▶ [Exercise goal]:
Without the pictures, retype exactly the lines from the top of the entries below through the line that contains "10: (141, 555)".

▶ [Exercise materials]:
------

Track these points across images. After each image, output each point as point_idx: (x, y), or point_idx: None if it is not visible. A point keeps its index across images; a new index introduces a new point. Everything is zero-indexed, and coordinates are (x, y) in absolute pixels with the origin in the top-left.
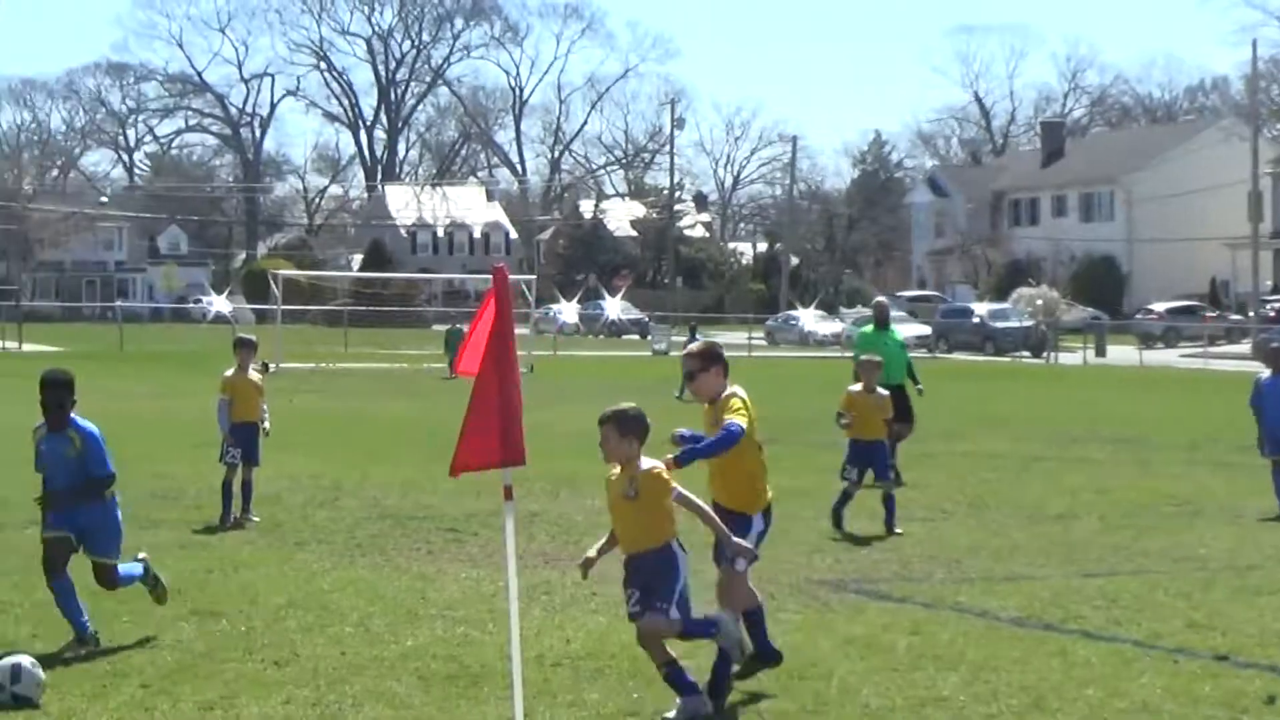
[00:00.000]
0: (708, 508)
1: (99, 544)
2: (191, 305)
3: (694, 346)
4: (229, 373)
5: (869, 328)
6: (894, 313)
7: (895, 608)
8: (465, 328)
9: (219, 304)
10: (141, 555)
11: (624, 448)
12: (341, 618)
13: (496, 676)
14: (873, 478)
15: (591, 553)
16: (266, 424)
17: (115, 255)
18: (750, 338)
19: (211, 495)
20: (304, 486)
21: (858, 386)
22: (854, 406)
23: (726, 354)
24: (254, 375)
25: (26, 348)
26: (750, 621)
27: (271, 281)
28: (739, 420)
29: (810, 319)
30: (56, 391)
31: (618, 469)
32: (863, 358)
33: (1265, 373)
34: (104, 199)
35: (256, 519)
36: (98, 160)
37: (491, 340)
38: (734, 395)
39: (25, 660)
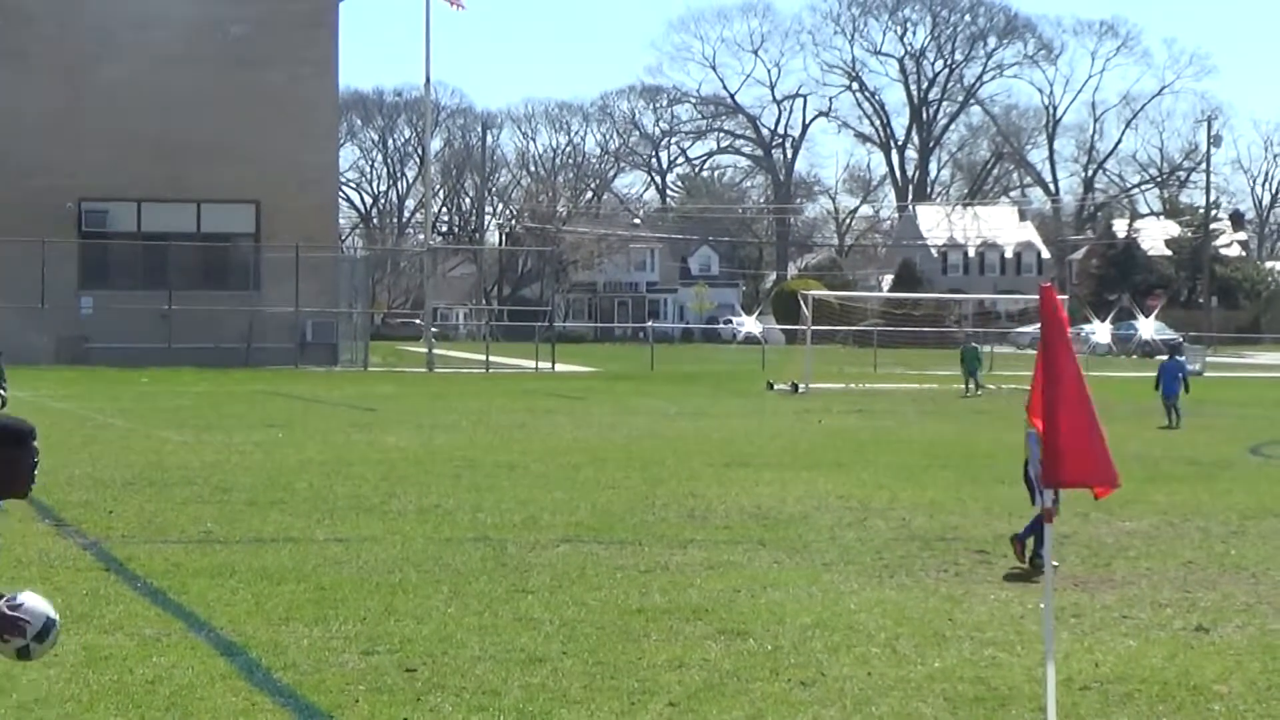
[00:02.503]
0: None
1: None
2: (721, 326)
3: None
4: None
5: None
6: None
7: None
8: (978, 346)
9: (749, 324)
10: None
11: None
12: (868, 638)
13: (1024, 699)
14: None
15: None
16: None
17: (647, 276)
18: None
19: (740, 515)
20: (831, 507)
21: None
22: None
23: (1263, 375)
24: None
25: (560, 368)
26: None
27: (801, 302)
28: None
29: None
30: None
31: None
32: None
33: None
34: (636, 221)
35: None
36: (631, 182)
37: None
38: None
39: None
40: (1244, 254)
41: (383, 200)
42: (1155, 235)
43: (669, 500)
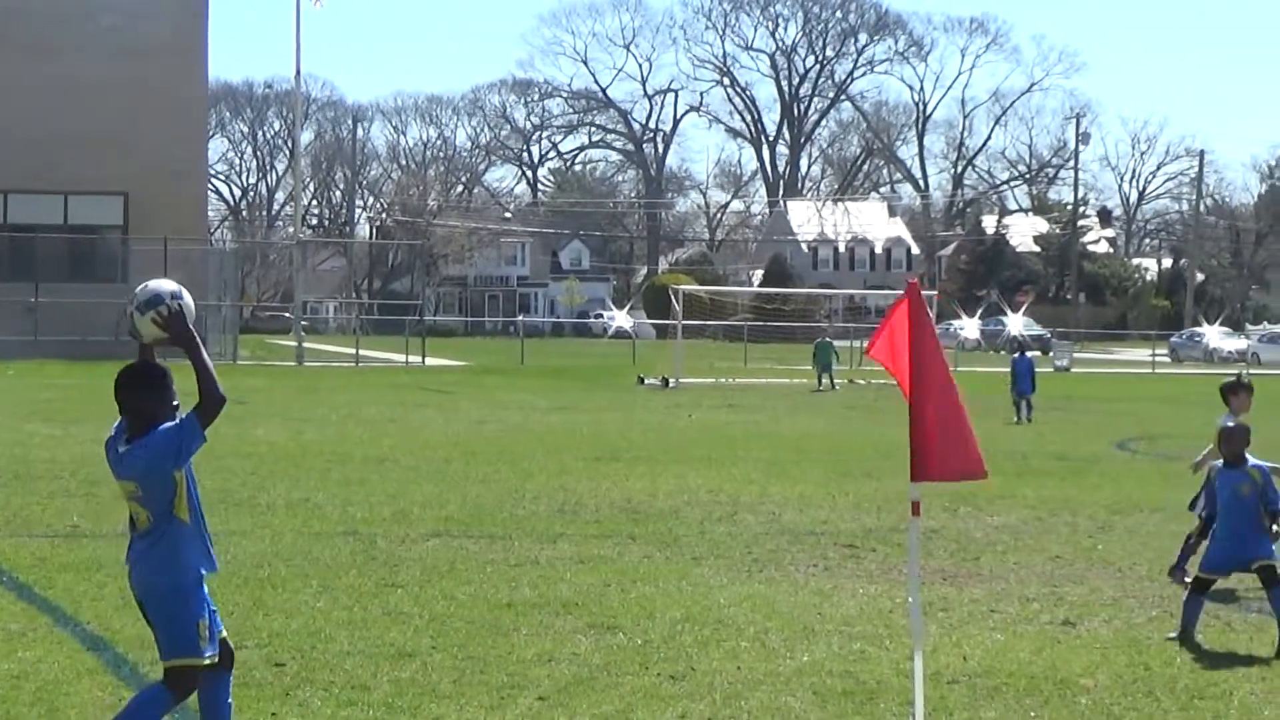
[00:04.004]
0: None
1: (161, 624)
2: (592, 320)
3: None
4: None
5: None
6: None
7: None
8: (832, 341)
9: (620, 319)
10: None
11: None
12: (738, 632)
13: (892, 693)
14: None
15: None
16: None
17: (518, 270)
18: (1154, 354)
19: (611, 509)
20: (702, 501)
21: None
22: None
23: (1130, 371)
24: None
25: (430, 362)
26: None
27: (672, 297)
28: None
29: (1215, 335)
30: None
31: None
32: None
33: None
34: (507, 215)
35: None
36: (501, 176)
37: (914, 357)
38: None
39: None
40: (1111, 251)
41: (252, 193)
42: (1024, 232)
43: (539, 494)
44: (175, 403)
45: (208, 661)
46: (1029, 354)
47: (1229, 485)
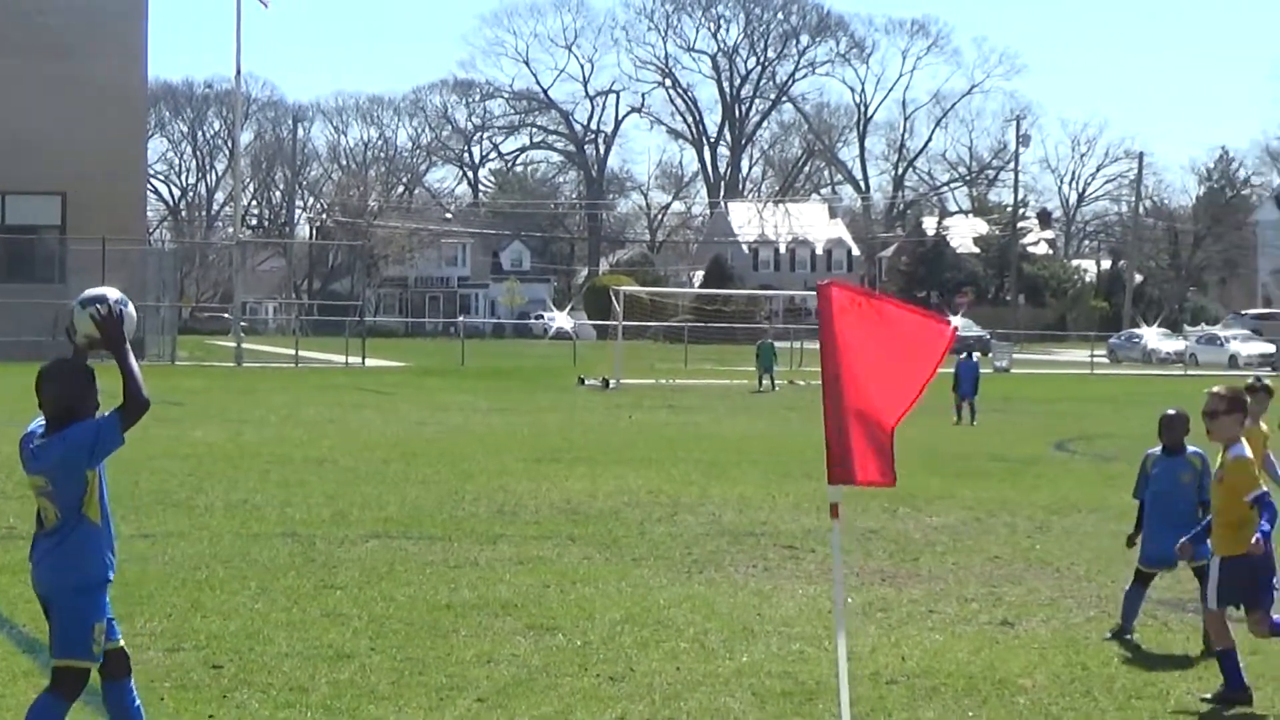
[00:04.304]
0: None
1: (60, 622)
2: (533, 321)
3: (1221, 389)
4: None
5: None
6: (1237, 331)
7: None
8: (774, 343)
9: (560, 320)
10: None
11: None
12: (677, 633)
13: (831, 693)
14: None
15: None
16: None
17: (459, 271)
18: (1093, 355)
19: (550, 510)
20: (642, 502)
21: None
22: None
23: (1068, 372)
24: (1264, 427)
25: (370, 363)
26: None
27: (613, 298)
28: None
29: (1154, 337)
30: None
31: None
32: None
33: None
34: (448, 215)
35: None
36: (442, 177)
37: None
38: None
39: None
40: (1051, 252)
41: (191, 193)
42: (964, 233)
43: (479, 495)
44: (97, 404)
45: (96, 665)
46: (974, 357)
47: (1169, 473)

------

▶ [Result below]:
Track these points across images. After each image, output each point as point_idx: (x, y), or point_idx: None if it is not visible. A point keeps its index across images; a new index introduces a new point. Everything is zero-indexed, and coordinates are (x, y) in absolute pixels with the origin in the top-left.
[00:00.000]
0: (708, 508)
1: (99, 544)
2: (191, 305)
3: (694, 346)
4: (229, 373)
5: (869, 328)
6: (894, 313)
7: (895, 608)
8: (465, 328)
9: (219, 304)
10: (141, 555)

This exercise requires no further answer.